Christiane Gil, drogada e promíscua
Por Reinaldo Azevedo

A nova versão se passa na cidade de Salvador, onde “homens de prosa mole e pouca testosterona rebolam seminus num ritual de ode a boiolagem chamado carnaval”. A narrativa impressiona pela descrição detalhada do ambiente em que Christiane Gil cresceu. “Num antro de marxismo e concupiscência, Christiane Gil, 14 anos, qual uma deusa da fertilidade, passava as tardes na rede, mirando a juventude evolar-se como as volutas de fumaça do baseado que trazia à mão”, diz um dos trechos mais pungentes da narrativa. Dado Dolabella contribui com um soco e um posfácio.
 

Sítio do (finado) pica-pau amarelo
Por Hildebrando Pascoal

No sítio de Bolsonaro é permitido caçar. “Todo mundo sabe que pica-pau é uma praga, e na minha versão do livro Pedrinho dá logo um pipoco de AR-15 no bicho”, explicou o deputado. A releitura do clássico de Monteiro Lobato também prevê a derrubada do pomar para o plantio de soja transgênica. Ao longo das edições subseqüentes, o sítio perderá progressivamente a cobertura vegetal, “e os ambientalistas que se entendam com a Cuca, que aliás tomará umas porradas muito bem dadas pela polícia.” Tia Nastácia será despedida logo no primeiro capítulo “para evitar que desencaminhe Narizinho com aqueles seios fartos”, e o Visconde de Sabugosa só será incluído no enredo se “der um jeito na boiolice”.

A Moreninha
Por Paulo César Peréio

Na edição revista, Augusto não resiste aos avanços libidinosos de Carolina, a Moreninha do título, e morre de exaustão. “O livro é bom, mas faltou ao Joaquim Manoel de Macedo ser macho para dizer o que saltava aos olhos da sociedade do seu tempo, ou seja, que essas moreninhas são todas umas pitonisas do sexo.” Baseado nas evidências do romance, Bolsonaro pediu a prisão de Preta Gil.

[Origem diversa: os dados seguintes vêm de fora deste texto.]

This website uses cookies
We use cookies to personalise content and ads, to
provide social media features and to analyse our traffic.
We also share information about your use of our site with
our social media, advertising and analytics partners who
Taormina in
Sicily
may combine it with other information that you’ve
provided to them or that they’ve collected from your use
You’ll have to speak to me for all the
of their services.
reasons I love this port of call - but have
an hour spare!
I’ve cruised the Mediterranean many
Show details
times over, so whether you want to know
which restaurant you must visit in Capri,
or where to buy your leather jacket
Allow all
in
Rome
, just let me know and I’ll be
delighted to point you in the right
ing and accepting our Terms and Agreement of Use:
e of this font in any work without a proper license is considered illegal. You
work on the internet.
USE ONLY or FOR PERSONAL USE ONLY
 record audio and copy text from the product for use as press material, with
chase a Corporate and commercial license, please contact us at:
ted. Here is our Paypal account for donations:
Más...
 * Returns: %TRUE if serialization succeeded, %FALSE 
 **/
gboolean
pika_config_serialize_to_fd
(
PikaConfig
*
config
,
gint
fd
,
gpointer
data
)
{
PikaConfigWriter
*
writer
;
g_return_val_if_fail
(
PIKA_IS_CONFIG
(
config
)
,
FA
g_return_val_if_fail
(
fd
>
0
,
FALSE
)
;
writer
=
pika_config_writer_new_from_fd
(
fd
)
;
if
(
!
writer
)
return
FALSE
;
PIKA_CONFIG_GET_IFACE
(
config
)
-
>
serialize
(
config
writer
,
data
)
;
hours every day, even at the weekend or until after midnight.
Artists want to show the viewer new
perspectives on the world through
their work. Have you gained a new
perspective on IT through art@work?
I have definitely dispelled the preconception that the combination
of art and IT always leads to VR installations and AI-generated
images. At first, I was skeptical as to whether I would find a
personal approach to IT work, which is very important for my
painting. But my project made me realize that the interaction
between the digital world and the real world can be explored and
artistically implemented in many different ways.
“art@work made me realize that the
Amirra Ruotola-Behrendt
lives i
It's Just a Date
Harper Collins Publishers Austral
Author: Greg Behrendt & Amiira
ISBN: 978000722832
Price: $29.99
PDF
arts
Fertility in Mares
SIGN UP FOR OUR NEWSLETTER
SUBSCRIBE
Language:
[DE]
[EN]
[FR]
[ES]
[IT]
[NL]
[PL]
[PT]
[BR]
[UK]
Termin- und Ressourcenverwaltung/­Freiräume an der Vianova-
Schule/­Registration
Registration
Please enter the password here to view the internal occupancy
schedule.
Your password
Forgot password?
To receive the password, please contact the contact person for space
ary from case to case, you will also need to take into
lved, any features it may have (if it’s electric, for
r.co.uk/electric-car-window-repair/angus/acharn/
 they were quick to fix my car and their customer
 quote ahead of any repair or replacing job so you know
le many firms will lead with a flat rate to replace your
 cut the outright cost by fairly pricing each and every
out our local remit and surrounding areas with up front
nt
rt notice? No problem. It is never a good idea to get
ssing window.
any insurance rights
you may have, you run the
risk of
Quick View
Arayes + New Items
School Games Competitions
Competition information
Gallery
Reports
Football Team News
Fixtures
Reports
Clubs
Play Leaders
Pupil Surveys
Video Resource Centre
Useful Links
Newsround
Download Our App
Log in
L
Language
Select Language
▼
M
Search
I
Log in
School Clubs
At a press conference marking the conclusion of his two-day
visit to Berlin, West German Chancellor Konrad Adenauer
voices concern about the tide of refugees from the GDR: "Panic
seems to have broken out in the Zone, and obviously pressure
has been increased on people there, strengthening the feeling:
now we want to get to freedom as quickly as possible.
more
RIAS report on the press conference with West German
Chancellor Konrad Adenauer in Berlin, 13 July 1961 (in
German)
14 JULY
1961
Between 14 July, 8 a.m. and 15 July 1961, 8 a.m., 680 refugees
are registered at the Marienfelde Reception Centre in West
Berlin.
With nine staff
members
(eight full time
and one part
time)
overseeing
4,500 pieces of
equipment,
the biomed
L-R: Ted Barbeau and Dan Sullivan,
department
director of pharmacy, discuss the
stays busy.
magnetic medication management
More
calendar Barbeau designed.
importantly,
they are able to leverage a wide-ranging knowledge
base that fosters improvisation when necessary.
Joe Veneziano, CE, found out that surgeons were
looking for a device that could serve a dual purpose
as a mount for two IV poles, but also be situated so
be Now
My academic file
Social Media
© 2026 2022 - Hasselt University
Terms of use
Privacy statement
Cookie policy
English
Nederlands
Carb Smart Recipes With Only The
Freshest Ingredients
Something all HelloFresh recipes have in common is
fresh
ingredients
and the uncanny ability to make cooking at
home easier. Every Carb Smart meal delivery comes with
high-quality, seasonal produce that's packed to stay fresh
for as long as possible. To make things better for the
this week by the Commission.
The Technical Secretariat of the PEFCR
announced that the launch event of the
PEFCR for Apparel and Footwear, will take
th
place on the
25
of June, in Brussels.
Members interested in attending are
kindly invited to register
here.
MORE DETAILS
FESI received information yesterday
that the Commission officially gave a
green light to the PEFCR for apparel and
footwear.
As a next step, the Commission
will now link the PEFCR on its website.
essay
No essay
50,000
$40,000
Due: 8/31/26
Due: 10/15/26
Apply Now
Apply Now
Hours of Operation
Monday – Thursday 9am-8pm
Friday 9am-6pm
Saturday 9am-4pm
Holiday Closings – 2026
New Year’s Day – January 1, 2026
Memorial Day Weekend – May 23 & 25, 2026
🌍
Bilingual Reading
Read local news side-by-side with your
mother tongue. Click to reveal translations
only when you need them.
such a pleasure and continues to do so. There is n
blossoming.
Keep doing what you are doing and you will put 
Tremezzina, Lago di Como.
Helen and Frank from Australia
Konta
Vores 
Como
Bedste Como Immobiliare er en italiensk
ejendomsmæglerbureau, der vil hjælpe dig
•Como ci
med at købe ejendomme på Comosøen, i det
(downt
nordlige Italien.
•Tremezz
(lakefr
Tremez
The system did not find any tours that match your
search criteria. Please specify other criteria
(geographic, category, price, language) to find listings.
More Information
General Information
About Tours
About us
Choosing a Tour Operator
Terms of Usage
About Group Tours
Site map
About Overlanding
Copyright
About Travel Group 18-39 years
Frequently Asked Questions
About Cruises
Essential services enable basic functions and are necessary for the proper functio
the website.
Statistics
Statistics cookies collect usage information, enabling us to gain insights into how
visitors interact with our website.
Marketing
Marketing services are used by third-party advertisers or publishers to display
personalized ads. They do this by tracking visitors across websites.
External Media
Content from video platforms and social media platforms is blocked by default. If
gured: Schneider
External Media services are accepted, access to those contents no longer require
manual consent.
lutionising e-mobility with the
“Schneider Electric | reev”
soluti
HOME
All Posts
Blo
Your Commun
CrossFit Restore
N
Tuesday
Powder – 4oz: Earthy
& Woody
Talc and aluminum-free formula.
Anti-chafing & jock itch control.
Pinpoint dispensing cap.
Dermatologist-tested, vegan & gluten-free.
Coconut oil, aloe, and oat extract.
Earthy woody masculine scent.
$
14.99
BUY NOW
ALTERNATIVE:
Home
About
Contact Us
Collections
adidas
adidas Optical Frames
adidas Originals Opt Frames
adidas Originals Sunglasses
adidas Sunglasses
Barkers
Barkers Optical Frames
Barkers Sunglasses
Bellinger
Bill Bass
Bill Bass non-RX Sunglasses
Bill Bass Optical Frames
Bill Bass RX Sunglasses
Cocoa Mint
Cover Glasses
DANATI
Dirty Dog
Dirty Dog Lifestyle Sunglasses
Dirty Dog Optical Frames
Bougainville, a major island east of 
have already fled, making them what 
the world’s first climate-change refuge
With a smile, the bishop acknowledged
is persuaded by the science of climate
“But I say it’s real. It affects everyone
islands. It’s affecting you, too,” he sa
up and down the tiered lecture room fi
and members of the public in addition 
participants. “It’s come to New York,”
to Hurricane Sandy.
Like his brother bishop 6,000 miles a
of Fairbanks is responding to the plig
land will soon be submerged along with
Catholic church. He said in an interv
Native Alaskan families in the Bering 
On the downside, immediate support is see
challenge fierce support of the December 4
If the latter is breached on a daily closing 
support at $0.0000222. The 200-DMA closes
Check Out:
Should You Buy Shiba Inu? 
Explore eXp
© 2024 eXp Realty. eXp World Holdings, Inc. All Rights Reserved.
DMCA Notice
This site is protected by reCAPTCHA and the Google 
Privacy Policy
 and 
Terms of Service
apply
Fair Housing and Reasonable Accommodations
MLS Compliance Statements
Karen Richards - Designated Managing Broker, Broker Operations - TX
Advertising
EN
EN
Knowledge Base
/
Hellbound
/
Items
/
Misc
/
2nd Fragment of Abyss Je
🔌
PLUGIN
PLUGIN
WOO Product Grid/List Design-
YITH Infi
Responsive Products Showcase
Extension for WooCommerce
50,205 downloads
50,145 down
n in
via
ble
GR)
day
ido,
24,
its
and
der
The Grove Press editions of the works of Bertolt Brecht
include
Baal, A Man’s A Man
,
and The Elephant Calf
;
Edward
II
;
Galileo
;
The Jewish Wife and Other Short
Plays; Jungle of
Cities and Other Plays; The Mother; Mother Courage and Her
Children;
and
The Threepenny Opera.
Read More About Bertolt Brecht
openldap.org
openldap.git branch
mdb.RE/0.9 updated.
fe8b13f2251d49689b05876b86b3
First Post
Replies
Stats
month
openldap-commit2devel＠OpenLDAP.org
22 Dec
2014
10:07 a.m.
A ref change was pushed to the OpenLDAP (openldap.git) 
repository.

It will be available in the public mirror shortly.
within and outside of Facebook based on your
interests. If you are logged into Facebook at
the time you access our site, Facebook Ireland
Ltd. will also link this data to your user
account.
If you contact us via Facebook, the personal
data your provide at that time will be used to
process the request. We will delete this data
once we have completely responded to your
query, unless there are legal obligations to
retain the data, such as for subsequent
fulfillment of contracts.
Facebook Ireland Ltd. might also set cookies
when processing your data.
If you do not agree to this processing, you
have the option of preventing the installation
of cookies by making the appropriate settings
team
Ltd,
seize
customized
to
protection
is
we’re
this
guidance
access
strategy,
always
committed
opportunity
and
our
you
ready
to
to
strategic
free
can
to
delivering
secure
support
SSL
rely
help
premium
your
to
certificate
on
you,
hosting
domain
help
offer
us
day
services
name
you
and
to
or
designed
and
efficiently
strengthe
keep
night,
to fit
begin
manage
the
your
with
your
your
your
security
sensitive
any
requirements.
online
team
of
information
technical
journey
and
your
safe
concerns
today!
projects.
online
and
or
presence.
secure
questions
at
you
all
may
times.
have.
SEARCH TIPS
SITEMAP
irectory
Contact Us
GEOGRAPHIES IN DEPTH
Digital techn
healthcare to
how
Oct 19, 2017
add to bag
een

Casa Grande & Dependências
Por Carlos Alberto Brilhante Ustra

“Senzala é um termo típico de intelectualzinho de esquerda, daqueles bem afetadinhos que chamam revolução militar de golpe”, observa Bolsonaro, em erudita nota introdutória à nova edição renomeada do clássico de Gilberto Freyre. “Dizem que Freyre era de direita, mas é óbvio que o homem tinha mais inclinação pela esquerda do que esse Chico Buarque. A historiografia mostra que as senzalas eram espaçosas e arejadas, com palha de boa qualidade no chão.” Bolsonaro destaca a importância dos capítulos que tratam do conúbio carnal entre brancos e negros. O livro se tornou peça-chave da ação criminal contra Preta Gil.

Lançamentos futuros

Dom Casmurro
Por Anthony Garotinho

Em vinte páginas ilustradas, Garotinho descreve a rotina de Capitu, uma moça religiosa, que só usa saia abaixo do joelho e gola abotoada até o pescoço. Não que não seja sapeca: em momentos de grande excesso é capaz de beber até dois copos de guaraná. “Como toda mulher moderna, Capitu só sai do fogão para ir à missa. Quando anda na rua, abaixa a cabeça para não cruzar a vista com algum Bentinho safado", diz a sinopse.

Grande Sertão: Veredas
Por Reginaldo Rossi
A nova versão desbasta a linguagem impenetrável e descobre a verdade sobre Riobaldo e Diadorim: os dois não passam de uma dupla sertaneja que derrete o coração das moças. Acompanha encarte com cifras de canções como “Homem com H”, “Fuscão Preto”, "Mon Amour, Meu Bem, Ma Femme", “Pare de tomar a pílula” e “Eu vou tirar você desse lugar”.
 

Guerra e Paz
Por Mike Tyson

Na versão encomendada a Tyson, as 900 páginas do clássico russo são reduzidas a 200. “Só interessa a parte da guerra. Paz é coisa de maconheiro”, explica o deputado, que publicará o livro com o título de . A edição oferecerá possibilidades de merchandising para anunciantes da indústria bélica. “‘Imaginem se o Príncipe Andrei souber que estive em poder dos [aviões Mirage, submarinos nucleares classe Scorpène, helicópteros Cougar] franceses!’, exclamou a princesa Maria Nikolayevna Bolkonski. “Que eu, a filha do Príncipe Nicolau Bolkonski, pedi ao General Rameau que me protegesse [com uma pistola Sig-Sauer P220 com corpo de polímero] e que aceitei o seu favor!’”

 

No coração das trevas
Por Nuno Leal Maia

Jair Bolsonaro aproveita apenas o título do clássico de Joseph Conrad. O livro inaugura a coleção de coffee table books assinada pela mãe do deputado, dona Jeruza Bolsonaro. Luxuoso e fartamente ilustrado, este primeiro volume é um convite para que o leitor viaje pelas soluções criativas de decoração que Preta Gil encontrou para suas residências.